Young, hip, sunny and pretty, aflutter on the pages of Vogue and its European counterparts, Trudeau the Younger promenades across the international stage, a princeling in a tailored suit. Fashion is taking the western world by storm this season, and Trudeau exemplifies our Antoinettian age of political whimsy.
All would be well if the world were but a catwalk.
As the International Monetary Fund downgraded its forecast for Canada and announced that we will likely stagnate at 1.7 per cent growth in 2016 and 2.1 per cent in 2017, our radiant, well-coifed Prime Minister was frolicking by the sea in a "cabinet retreat" at the Algonquin Hotel in St. Andrews, NB. Asked about the IMF's prognosis - by the fawning Toronto Star, no less - he ignored the question entirely and gushed the same insipid, cliché-ridden burble that Canadians have grown accustomed to since his accession to the highchair of the Liberal Party.
Now, I don't care that my Prime Minister can't answer complex economic questions; he never could, he never will, and that's nothing new. I don't care that his band of merry Ministers is selected on the basis of gender, race, and everything but merit, apparently because 2015 was an inauspicious year for selection based on competence. I don't even care that this motley parade of ministerial nincompoops on a tax-payer-funded five star junket isn't being dispersed with tear gas and its ringleader scolded back to Ottawa to do some work for a change.
What I do care about is that the leader of my country, when faced with grownup issues, can only manage to regurgitate the same inane, sophomoric, platitudinous pap he flogged during the election:
“I’m going to talk to the World Economic Forum about how Canada is looking to invest and looking to build growth for the middle class. We’re going to talk about how diversity is a strength and really showcase the fact that Canada has tremendous opportunities and is facing challenges like lots of places but we have the tools to surpass those challenges in a way that should draw in global interest.”
On the off chance that it's possible to parse some meaning from this incoherent, vacuous piffle, let's take a look at his claims. "Diversity is a strength?" No it's not. Diversity is a neutral descriptor, with all the good and bad that it brings.
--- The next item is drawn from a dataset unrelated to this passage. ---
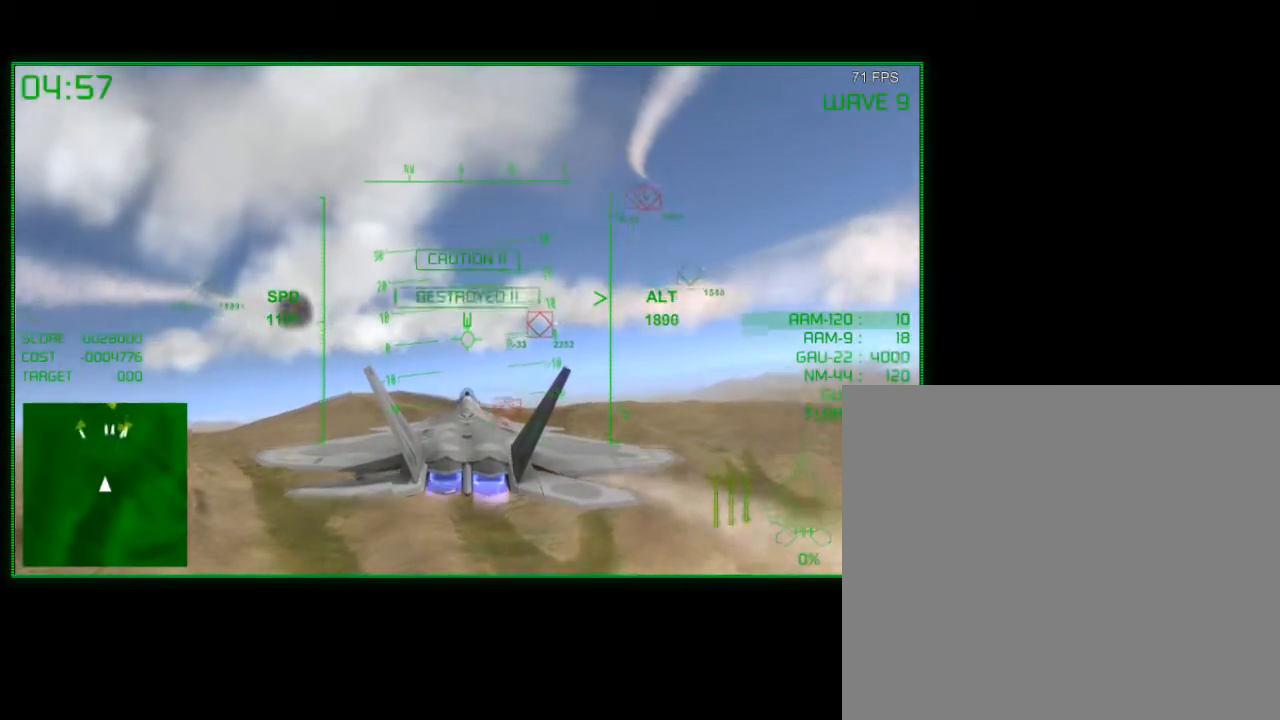
{"buttons": [], "left_stick": "up", "right_stick": "center", "events": [[100, "left_stick", "center"], [333, "left_stick", "up"]]}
Diversity is enchanting when it's in the form of an agonizingly gender-balanced and racially audited Liberal cabinet stuffing its collective face with Coq au Vin and Chablis at the Algonquin Hotel, but ask the Yugoslavians or Rwandans how they celebrate diversity, out in the real world, where life is a little closer to the bone. Or, for that matter, ask the women of Cologne and Malmo and Birmingham what they think of their newly diverse neighbourhoods.
Contrary to Trudeau's banal secretions at the World Economic Forum at Davos, Canada is not great because of "diversity," it's great because of the men and women who lived through bone-grinding poverty and sacrifice to build it, long before the Liberal Party took a notion to pursue "diversity" as a national strategy. Diversity might be of the utmost importance to the privileged world of trust funds and nannies and flights of progressive fancy, but frankly the rest of us are more concerned with feeding our families and saving for our children's future than we are about the appropriate mélange of our genitalia, skin tone, and sexuality. Diversity can be both good and bad, but it certainly isn't a virtue in and of itself, and it's far down the list of things that Canadians stay up at night worrying about.
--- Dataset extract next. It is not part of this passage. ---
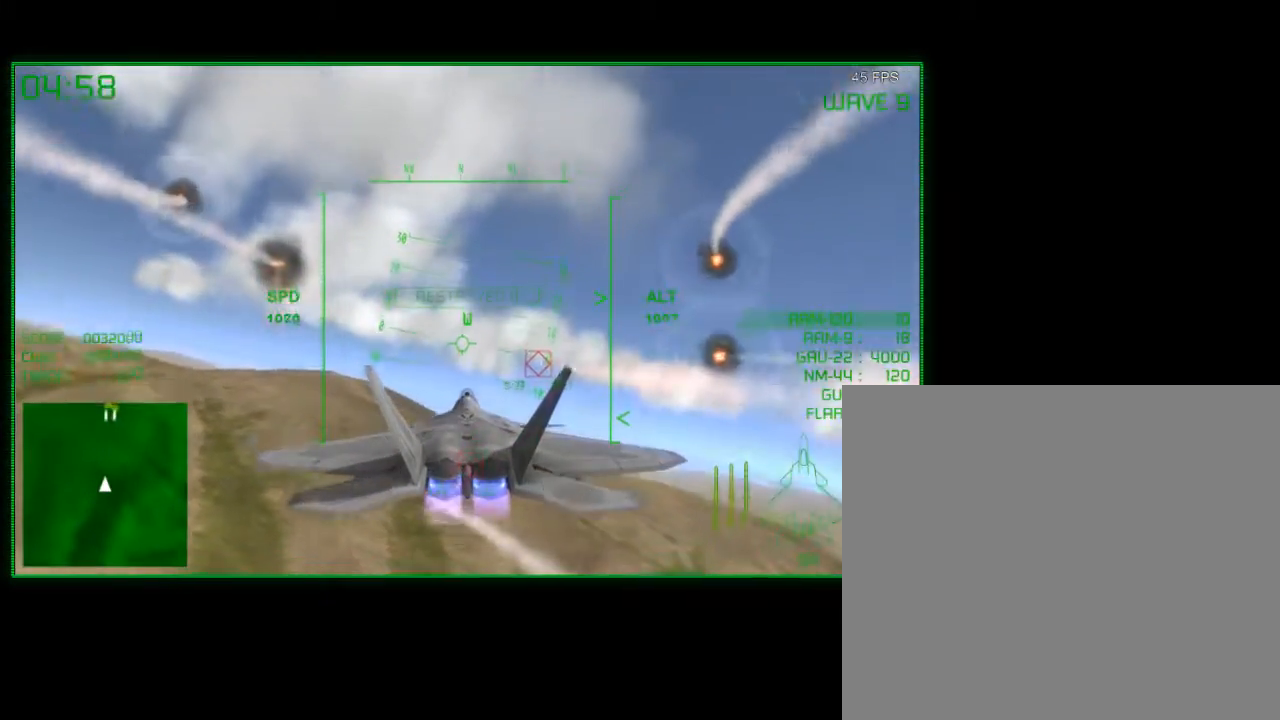
{"buttons": [], "left_stick": "up", "right_stick": "center", "events": [[200, "left_stick", "center"], [400, "left_stick", "up"]]}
And then there's the rest of his insipid mewling. "Canada has tremendous opportunities?" So what? So do North Korea, Botswana and Outer Mongolia, if only they had leaders who could translate opportunity into positive action of some kind. Canada is "looking to invest?" In what? The same "green" boondoggles that drove Germany and Spain to the brink of bankruptcy and ended with dirtier energy than they started out with in the first place? He's going to "build growth for the middle class?" How? By raising our taxes, hyper-regulating us, and levying new taxes on energy as a final kick in the arse?
Trudeau could be forgiven his babbling prattle and fanciful bromides during the election. After all, he was only a candidate then and of little importance to the greater stage of national and international discourse. But now that he is the leader of a G20 nation, with all the vast intellectual resources of Ottawa behind him, surely it's not unreasonable to expect him to behave more like a statesman and less like a chattering socialite dabbling in political theatre? Because so far, when asked about anything substantive, he's produced nothing more than the 21st century version of "let them eat cake."
— Scott Anderson is a Vernon City Councillor, freelance writer, and a bunch of other stuff. His academic background is in International Relations, Strategic Studies, Philosophy, and poking progressives with rhetorical sticks until they explode.